Benefits of Margin Trading:
- MTF is ideal for investors who are looking for benefit from the price movement in short-term but not having sufficient cash balance. Securities in the portfolio or demat account can be utilized as a security/collateral.
- Utilization of securities available in portfolio/demat account (using them as shares as collateral).
- MTF improves the rate of return on the capital invested.
- MTF enhance investors’ purchasing power.
- The market watchdog SEBI and stock exchanges continuously monitor the margin trade facility.
Risks Involved in Margin Trading:
- Magnified Losses: If the margin can help investors magnify profits, it can also magnify losses. In fact, you can end up losing more than what you invested. Investors think that borrowing from brokers is simpler and dealing with them is easier than banks. But, little do they know that borrowing from brokers is as binding as they are with banks.
- Minimum Margin Balance: You are supposed to maintain a minimum balance in your margin trade account at all times. If your balance falls below the minimum balance, then your broker would ask you to maintain sufficient balance. If you are unable to maintain the minimum balance, then you would be forced to sell some or all the assets to maintain the minimum balance.

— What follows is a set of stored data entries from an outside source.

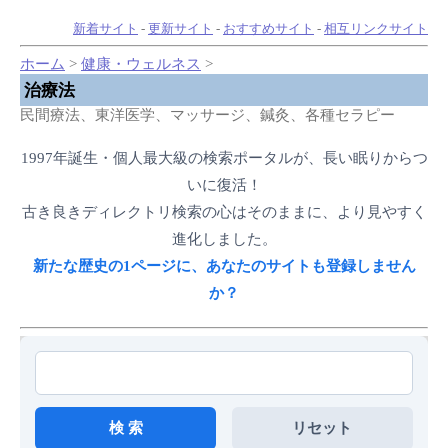
新着サイト
-
更新サイト
-
おすすめサイト
-
相互リンクサイト
ホーム
>
健康・ウェルネス
>
治療法
民間療法、東洋医学、マッサージ、鍼灸、各種セラピー
1997年誕生・個人最大級の検索ポータルが、長い眠りからつ
いに復活！
古き良きディレクトリ検索の心はそのままに、より見やすく
進化しました。
新たな歴史の1ページに、あなたのサイトも登録しません
か？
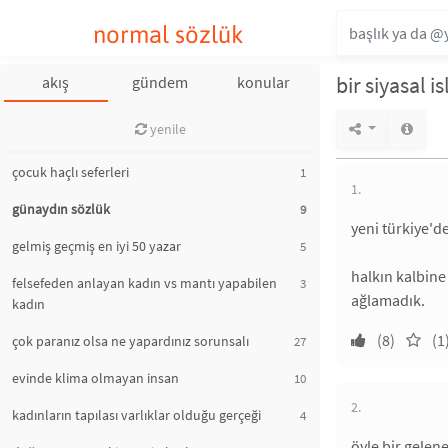
normal sözlük
bir siyasal 
akış
gündem
konular
yenile
çocuk haçlı seferleri
1
1.
günaydın sözlük
9
yeni türkiye'd
gelmiş geçmiş en iyi 50 yazar
5
halkın kalbine
felsefeden anlayan kadın vs mantı yapabilen
3
ağlamadık.
kadın
(8)
(1
çok paranız olsa ne yapardınız sorunsalı
27
evinde klima olmayan insan
10
2.
kadınların tapılası varlıklar olduğu gerçeği
4
öyle bir gelen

- Liquidation: Brokers have the right to initiate actions against the investors if they fail to keep up to the margin trade agreement. If you fail to meet a margin call, then the broker can liquidate your assets to recover the sum.
Practices for Successful Margin Trading Facility
To minimize risks and increase the possibility of realizing gains from margin trading, consider the following:
- The rule of thumb here is that one should never invest a sum of money that he cannot afford to lose. Margin trading creates a risk of amplified losses. They should only invest if they have sufficient funds to weather a temporary move against their position and meet a margin call, if necessary.
Borrow less than the allowed limit
- Just because an investor has access to more capital doesn’t mean that he should squander it by investing in every stock on the market. The best thing that the individual can do is to invest small amounts first. With time, he can build up his confidence and gain enough skills to invest in riskier but more rewarding stocks.
Borrow only for the short term
- A margin loan is like any other loan. As is the case with a mortgage or a car loan, the margin account holder is required to pay a monthly interest charge. The longer he takes to pay the loan and the larger the sum of money borrowed, the higher the interest expense will be.